Texte : Patrick Seurot - Magazine InstanTANE #02 - août 2018
« Toutes les bonnes choses ont une fin, sauf la banane qui en a deux », dit le proverbe africain. Laissons le fe’i de côté et séchons nos larmes, car oui, les vacances scolaires sont finies. Le farniente des bords de plage laisse place à la rentrée. Aux heureux défis que l’on se fixe, à un calendrier chargé, aux têtes que l’on retrouvera avec plaisir… ou pas. Et, rentrée scolaire oblige, aux nouvelles têtes que l’on va rencontrer.
Surtout des métropolitains, qui viennent en mission pour quelques mois ou quelques années. Chers nouveaux arrivants, on vous reconnaît assez facilement. Et c’est avec une réelle tendresse que je vous adresse ces quelques mots, moi qui était vous il n’y a pas plus de douze ans. On arrive avec une certaine appréhension, sur ce fenua si lointain qu’on n’imaginait pas un jour fouler. Ici, on sourit, de vous voir si blancs, parfois si gris de votre urbanité pluvieuse passée, le visage trop sérieux, suant de la chaleur humide. On vous identifie à vos tenues estivales qui n’ont pas le style d’ici. Pas encore. Dans les grandes surfaces, on vous entend grogner “ que sur les rayons de Châteauroux, Dijon ou Dunkerque, c’était pas rangé pareil ”. On vous reconnaît à une certaine suffisance, dans vos nouvelles bottes d’administrateur, de fonctionnaire ou de prof expatrié, un peu tendus sans doute par cette nouvelle responsabilité que l’on vous a confiée ; de ce pseudo statut que vous prenez l’habitude de vous auto-attribuer, aussi, fier Métropolitain dans cet outre-mer lointain, comme un Parisien affiche son rictus hautain en Province.
On ne vous en veut pas pour tout cela.
Dans quelque temps, vous serez conquis par le soleil, les rires, les chants, le poisson cru. D’ici quelques mois, vous serez doux comme du lait de coco. Laissez-moi cependant vous faire gagner quelques semaines.

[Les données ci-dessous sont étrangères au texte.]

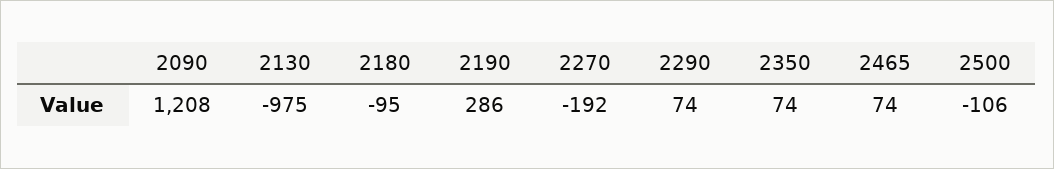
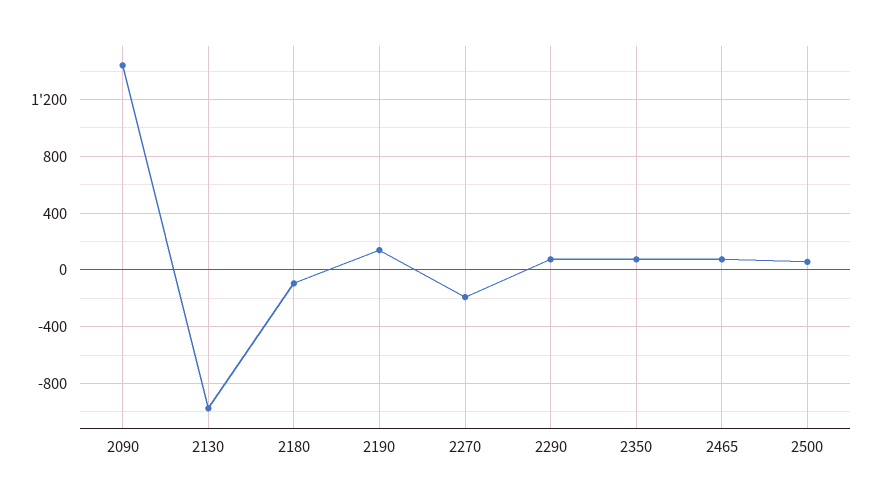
2090: 1208 -> 1450
2190: 286 -> 150
2500: -106 -> 50

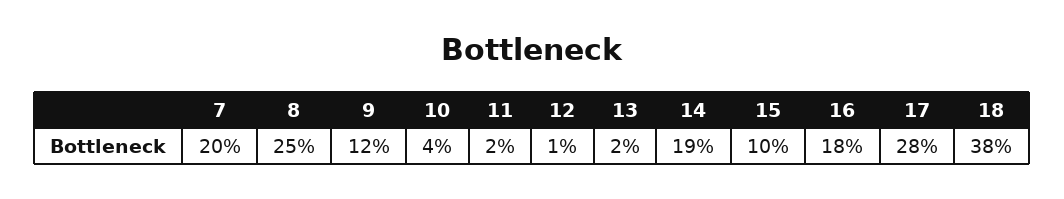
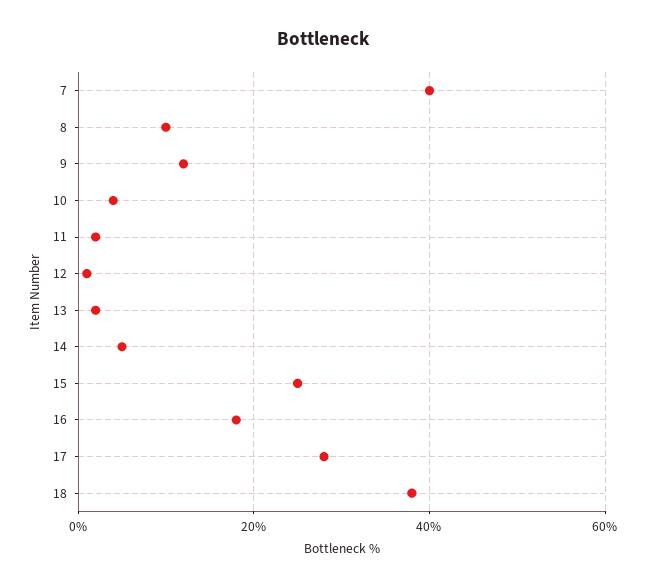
7: 20 -> 40
8: 25 -> 10
14: 19 -> 5
15: 10 -> 25

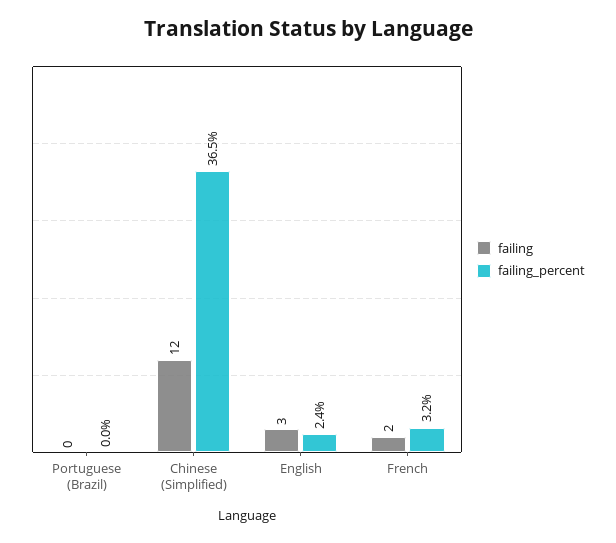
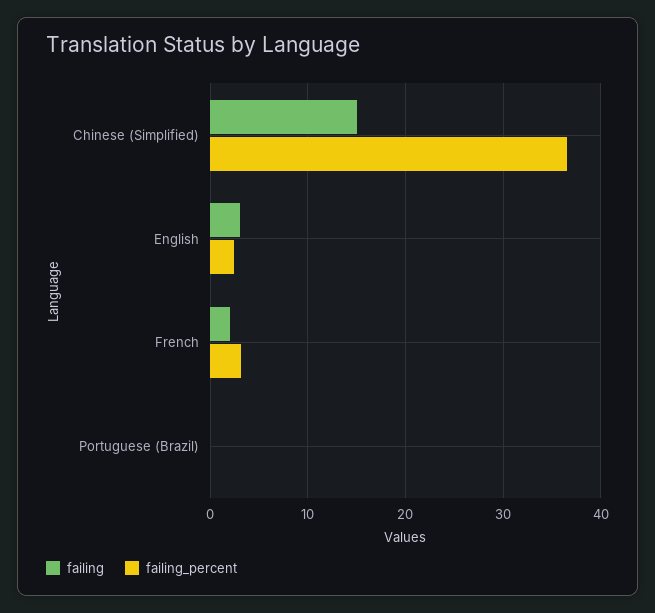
failing, Chinese (Simplified): 12 -> 15

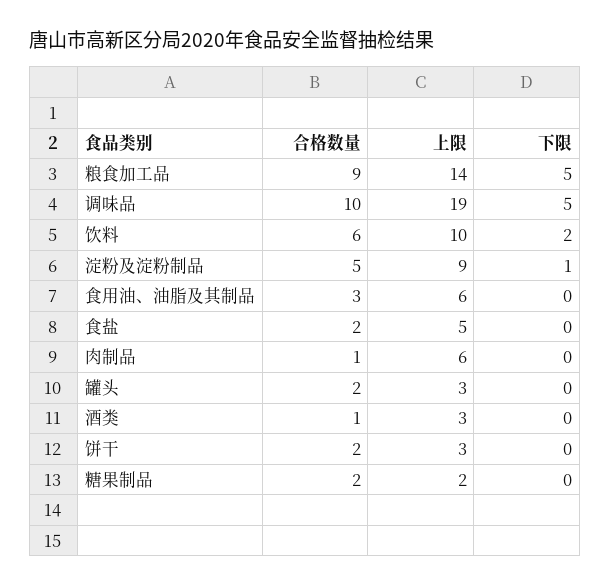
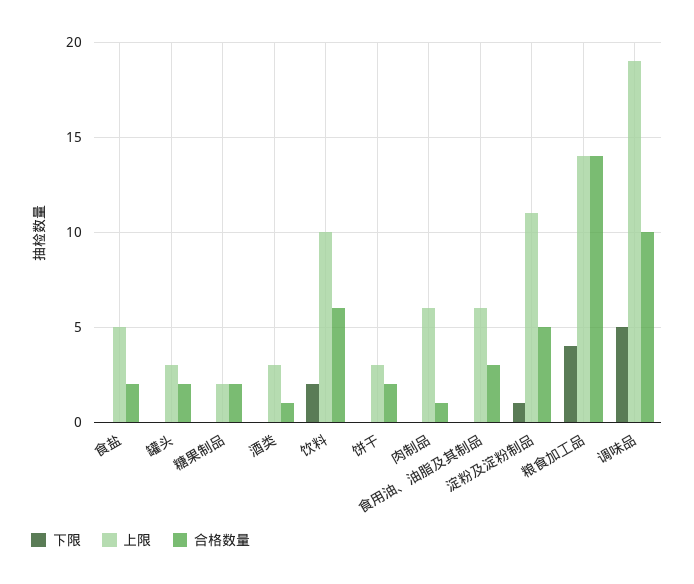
合格数量, 粮食加工品: 9 -> 14
下限, 粮食加工品: 5 -> 4
上限, 淀粉及淀粉制品: 9 -> 11

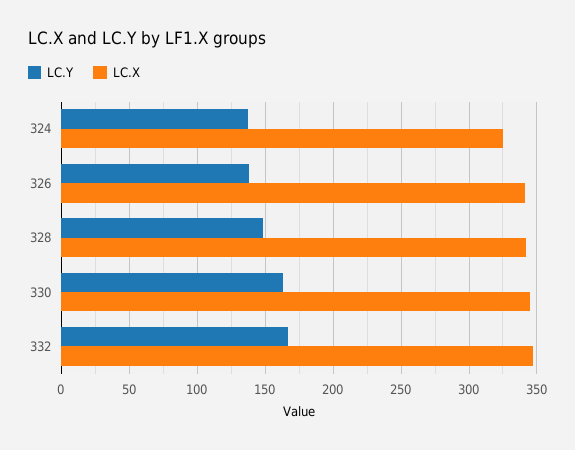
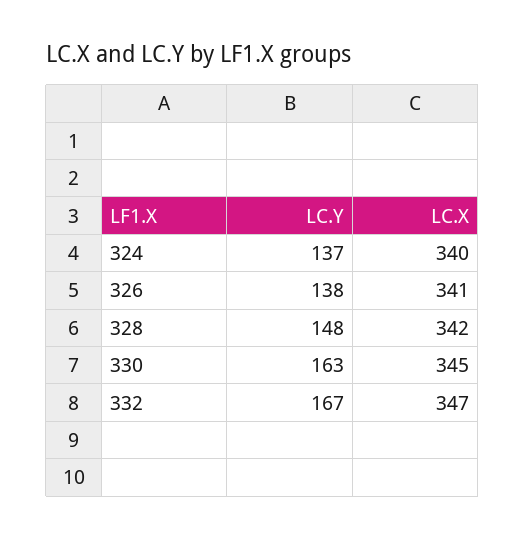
LC.X, 324: 325 -> 340

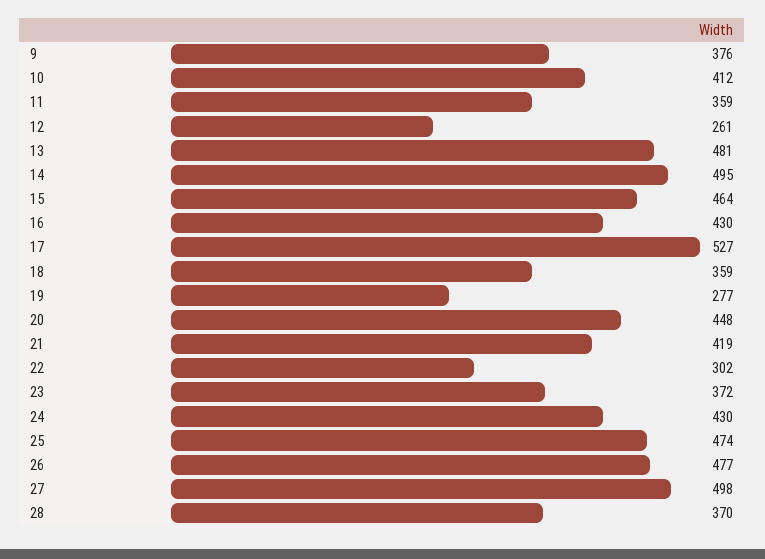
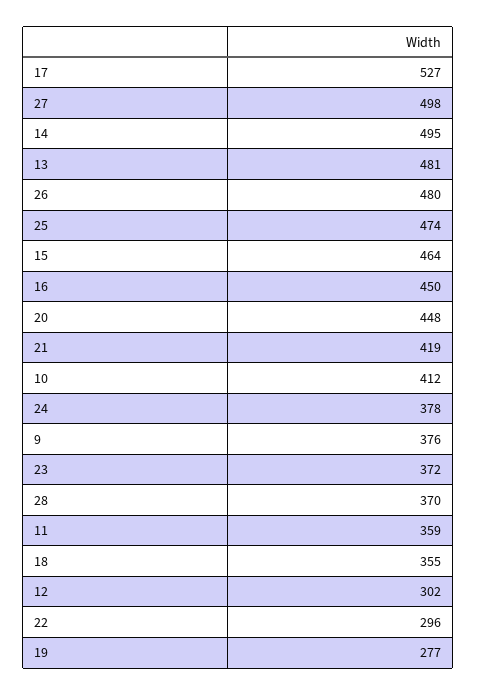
12: 261 -> 302
16: 430 -> 450
18: 359 -> 355
22: 302 -> 296
24: 430 -> 378
26: 477 -> 480

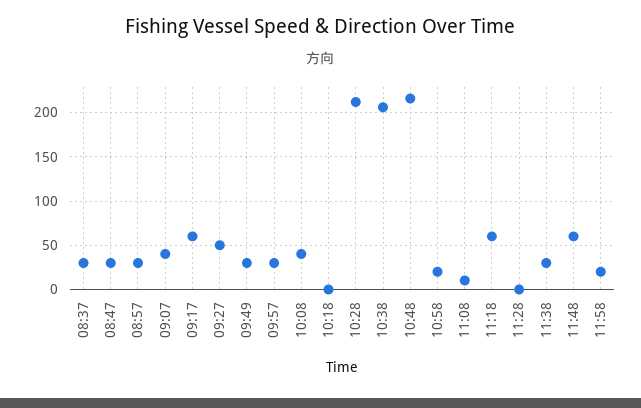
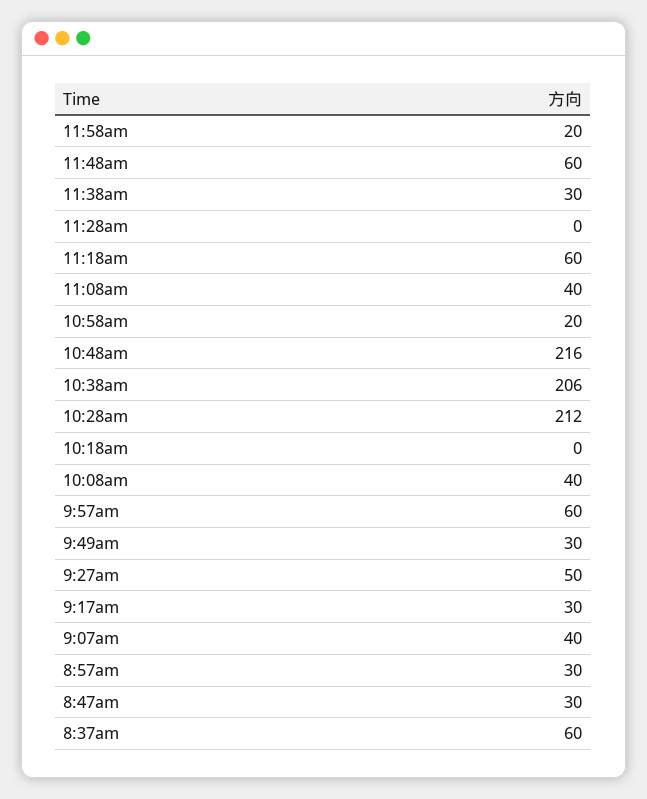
08:37: 30 -> 60
09:17: 60 -> 30
09:57: 30 -> 60
11:08: 10 -> 40

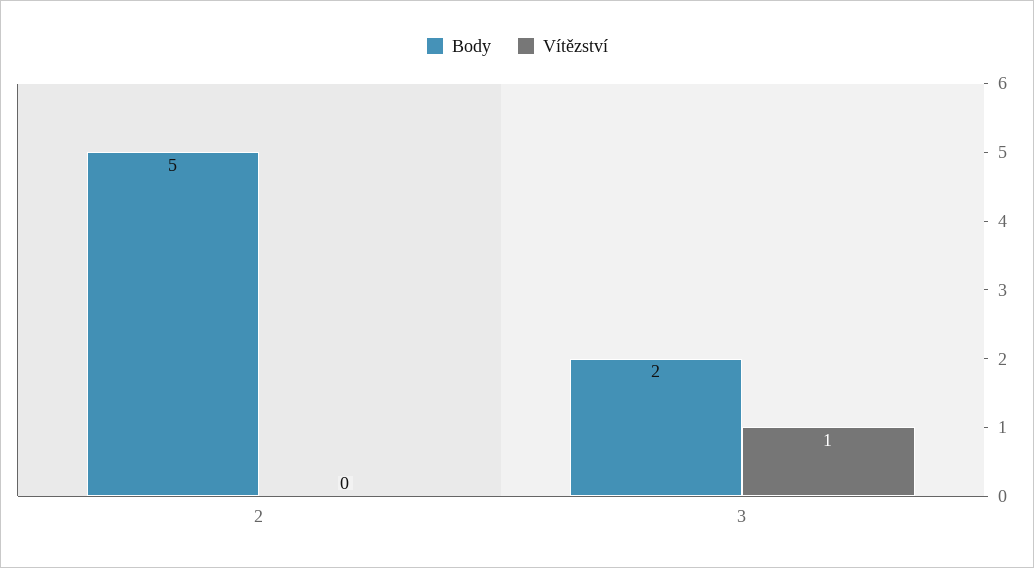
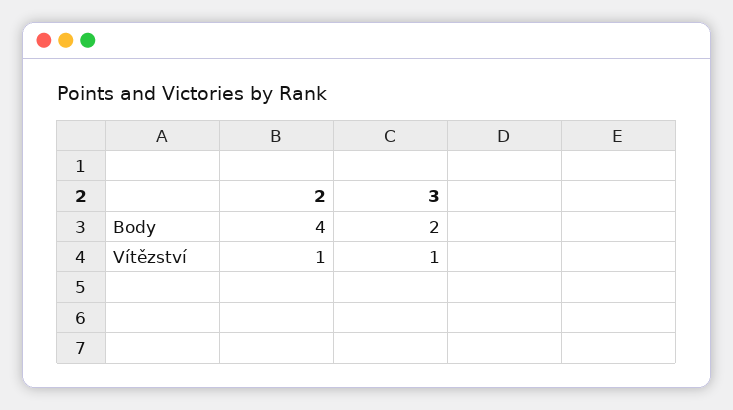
Body, 2: 5 -> 4
Vítězství, 2: 0 -> 1

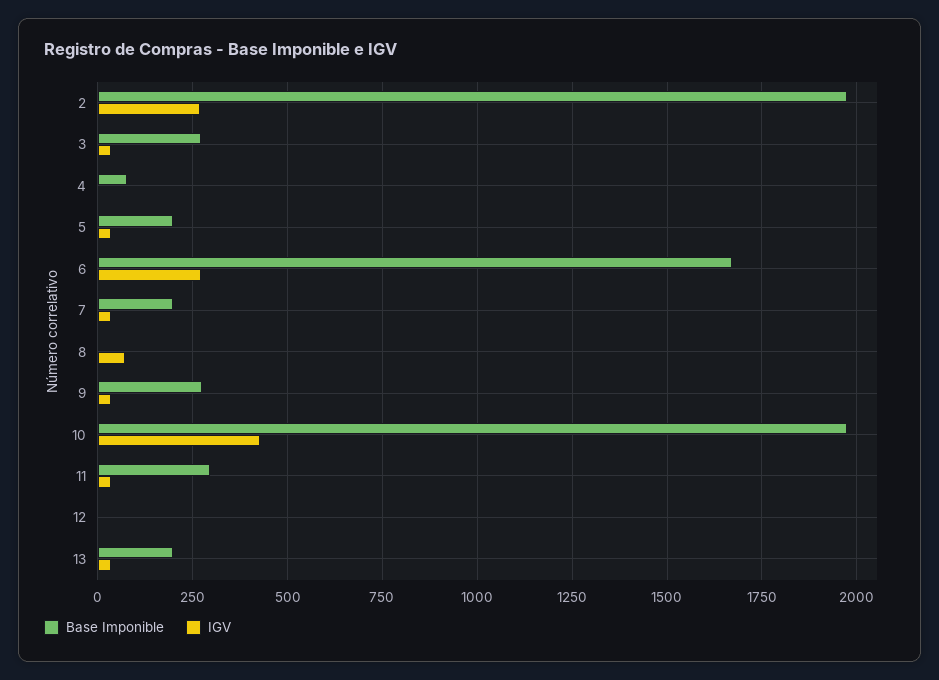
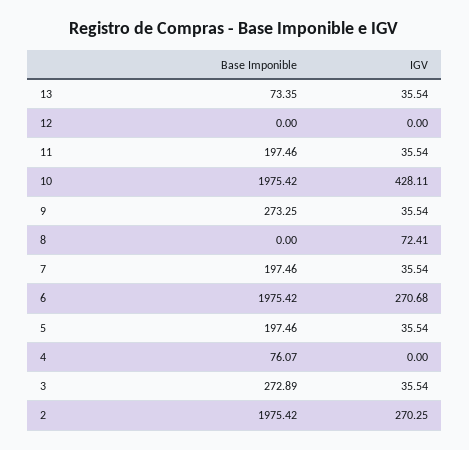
Base Imponible, 6: 1675 -> 1975.42
Base Imponible, 11: 300 -> 197.46
Base Imponible, 13: 200 -> 73.35

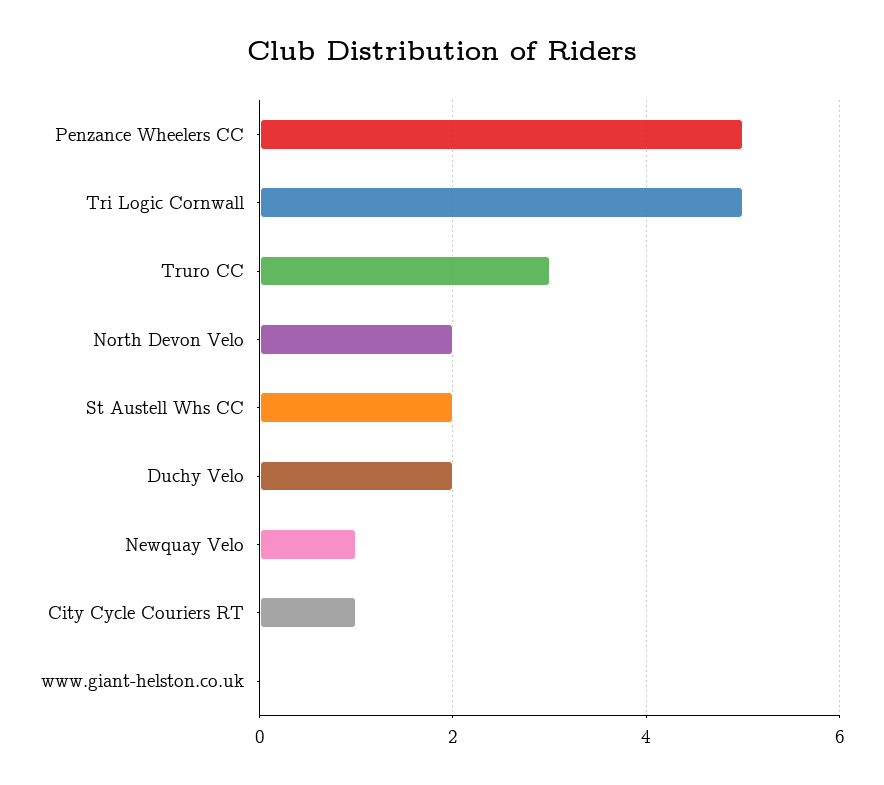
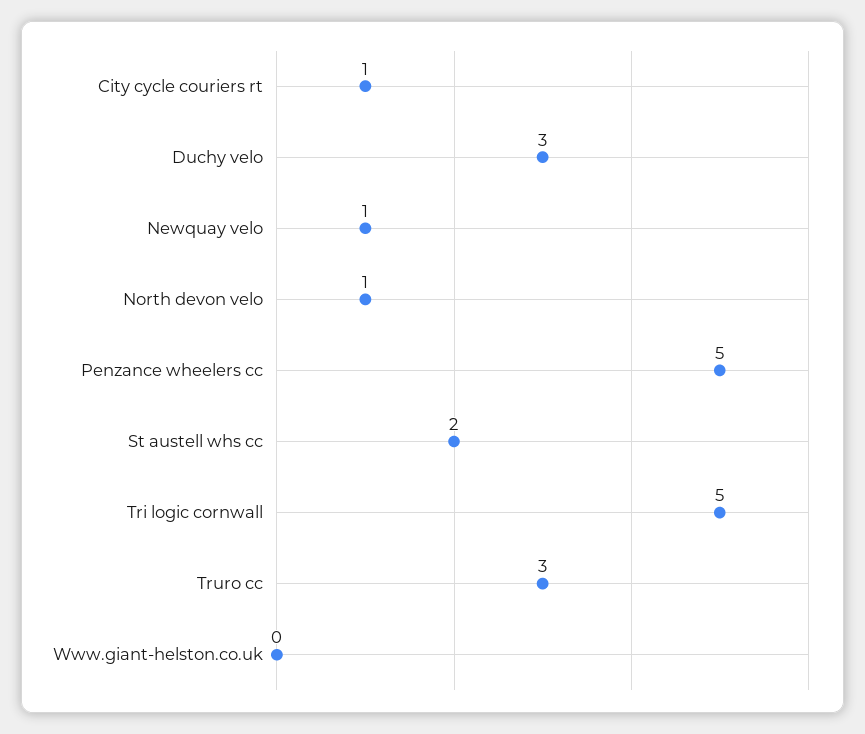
North Devon Velo: 2 -> 1
Duchy Velo: 2 -> 3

Ici, à Tahiti comme dans toutes nos îles, on est généreux. On sourit à plein visage, jusqu’aux oreilles, pas d’une timide grimace figée. On s’embrasse à pleine joue, on s’enlace de ces bras ronds pleins de tendresse qui vous racontent l’amour vrai de l’Autre. Même les assiettes des roulottes, des snacks et des restos, sont généreuses. Ici, on accueille avec de la musique et des fleurs ; on laisse les défilés militaires aux nations qui se prennent au sérieux. Ça en dit plus long que ça en a l’air sur l’esprit de nos îles.
Ici, on prend le temps de vivre. Et si, sur la route du retour, le bouchon traîne en longueur, on sort de la RDO, on va prendre un verre dans un des hôtels qui ponctuent le parcours et on sourit au crépuscule. Pas benoitement. Juste béatement.
Sur la route, on klaxonne parfois, oui, quand on voit un ami dans une autre voiture ou sur un trottoir. On n’a rien à reprocher à ceux qui conduisent. Car ici, on ne serre pas le pare-choc qui nous précède pour garder sa place de conducteur stressé pressé. On laisse au contraire passer le voisin, celui de la file d’à-côté, du céder-le-passage, du stop ; le piéton aussi. Il vous fera un grand signe de la main et un large sourire.
Si ce n’est pas le cas, ne lui en voulez pas : il vient sans doute juste d’arriver.